====== Data

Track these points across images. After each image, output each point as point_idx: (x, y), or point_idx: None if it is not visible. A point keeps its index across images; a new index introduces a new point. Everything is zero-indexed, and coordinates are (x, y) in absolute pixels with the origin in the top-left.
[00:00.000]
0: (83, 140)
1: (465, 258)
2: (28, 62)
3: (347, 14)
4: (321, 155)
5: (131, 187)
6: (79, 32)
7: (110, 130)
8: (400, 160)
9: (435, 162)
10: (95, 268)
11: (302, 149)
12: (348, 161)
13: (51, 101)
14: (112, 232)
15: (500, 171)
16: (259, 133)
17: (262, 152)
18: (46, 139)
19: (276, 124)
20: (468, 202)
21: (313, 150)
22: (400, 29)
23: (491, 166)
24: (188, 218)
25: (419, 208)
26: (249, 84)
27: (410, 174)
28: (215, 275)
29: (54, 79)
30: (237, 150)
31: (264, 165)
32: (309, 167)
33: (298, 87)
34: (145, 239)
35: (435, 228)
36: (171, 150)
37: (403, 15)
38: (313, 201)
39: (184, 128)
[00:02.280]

============
====== Data

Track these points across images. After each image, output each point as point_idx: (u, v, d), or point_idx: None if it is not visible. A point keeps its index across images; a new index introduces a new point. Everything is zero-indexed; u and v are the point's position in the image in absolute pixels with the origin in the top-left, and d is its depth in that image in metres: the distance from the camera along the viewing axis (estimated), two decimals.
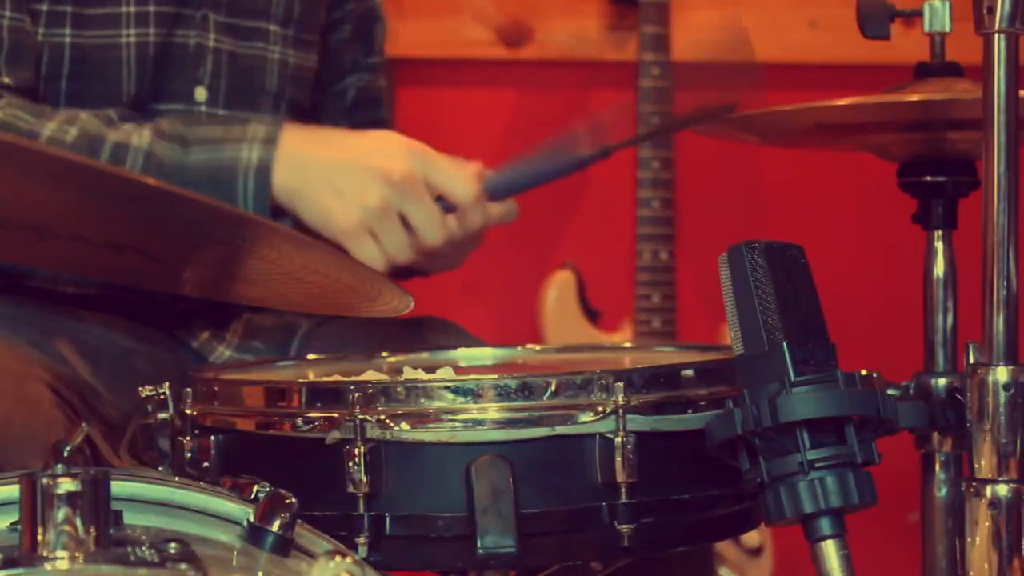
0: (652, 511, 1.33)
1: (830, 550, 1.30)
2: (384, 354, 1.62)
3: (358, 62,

============

Your goal :: Output the lines of the records above exactly as they appear, from the line containing "33: (298, 87)" through the line containing "[00:02.280]".

Answer box ::
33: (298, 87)
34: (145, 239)
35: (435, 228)
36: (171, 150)
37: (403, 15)
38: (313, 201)
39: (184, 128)
[00:02.280]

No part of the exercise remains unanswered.